2 - Dedico este texto a todos os professores que estiveram na manifestação de 8 de Março, em Lisboa, incluindo também aqueles que não estiveram porque não puderam.

4 comentários:

Elisabete disse...

Como eu o entendo, TempoBreve. Também eu insisto em amar esta terra e esta gente; e também eu sofro por isso.
O seu belo texto é lúcido e magoado. Estou de acordo consigo: penso e sinto da mesma maneira. No entanto, gostando que não tivéssemos razão para sofrer, não gostaria nada de ser indiferente à gravidade da situação que vivemos.
Quereria dar-lhe esperança... posso só dar-lhe a mão. A si e a todos os que sonham com outro país e com outro mundo. Pelo menos mitigaremos um pouco a nossa solidão.
Tenha um bom 25 de Abril! Apesar de tudo.
Um abraço

Anónimo disse...

Do melhor que tenho lido ultimamente.Análise histórica lúcida e poética.Adorei esta metáfora "Rebentou-se o calendário parado num tempo que nos abafava".
E gostaria de não estar de acordo contigo, mas também acho que Abril é já só um mito.

Anónimo disse...

Arre!
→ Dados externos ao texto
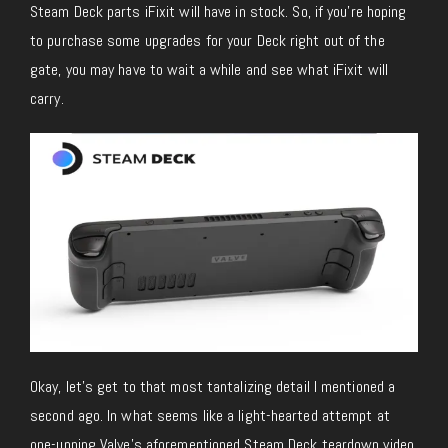
Steam Deck parts iFixit will have in stock. So, if you’re hoping
to purchase some upgrades for your Deck right out of the
gate, you may have to wait a while and see what iFixit will
carry.
Okay, let’s get to that most tantalizing detail I mentioned a
second ago. In what seems like a light-hearted attempt at
one-upping Valve’s aforementioned Steam Deck teardown video,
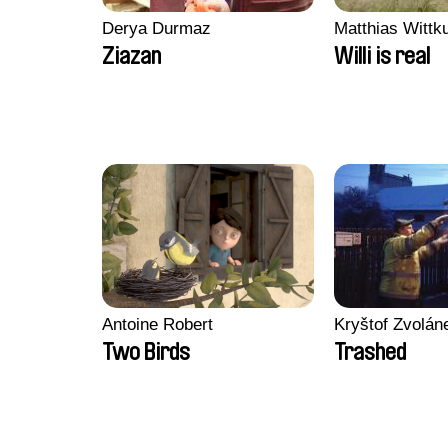
Derya Durmaz
Matthias Wittk
Ziazan
Willi is real
Antoine Robert
Kryštof Zvolán
Two Birds
Trashed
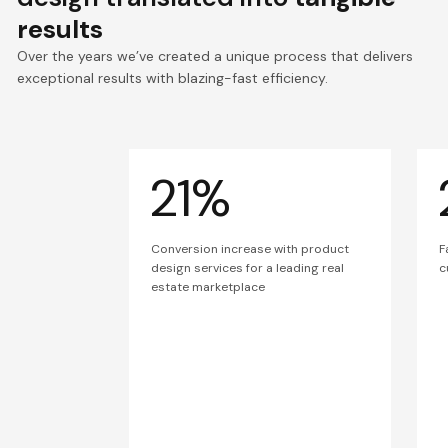
results
Over the years we’ve created a unique process that delivers
exceptional results with blazing-fast efficiency.
21%
Conversion increase with product
F
design services for a leading real
c
estate marketplace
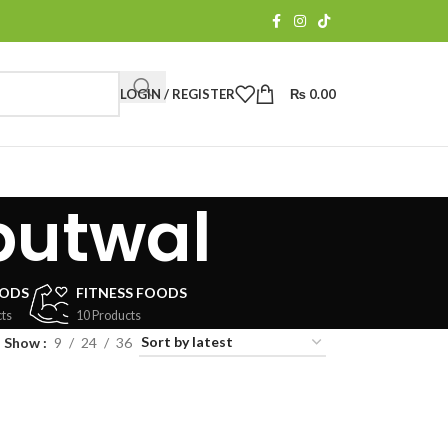
LOGIN / REGISTER
₨
0.00
butwal
OODS
FITNESS FOODS
ts
10 Products
Show
9
24
36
Esta utopia é mesmo velha e teimosa.Gosto de cravos,mas já estamos em Maio.Venham outras flores.

Carpe Diem disse...

Tenho de confessar que não me dirigi aqui para comentar o seu explendido texto porque só isto á a dizer dele.
Vim aqui para humildemente pedir que não deixe de escreve neste tao prestigioso blog.
Pois daqui advêm muita da minha inspiração,e sem ela tambem o meu blog perdera a pouca beleza que lhe é atribuida.
Não se perdeu a guerra, sómente a batalha.Pode não ser por agora mas eu tenho esperança que a guerra seja nossa, nem que para isso se tenha de esperar......e desesperar.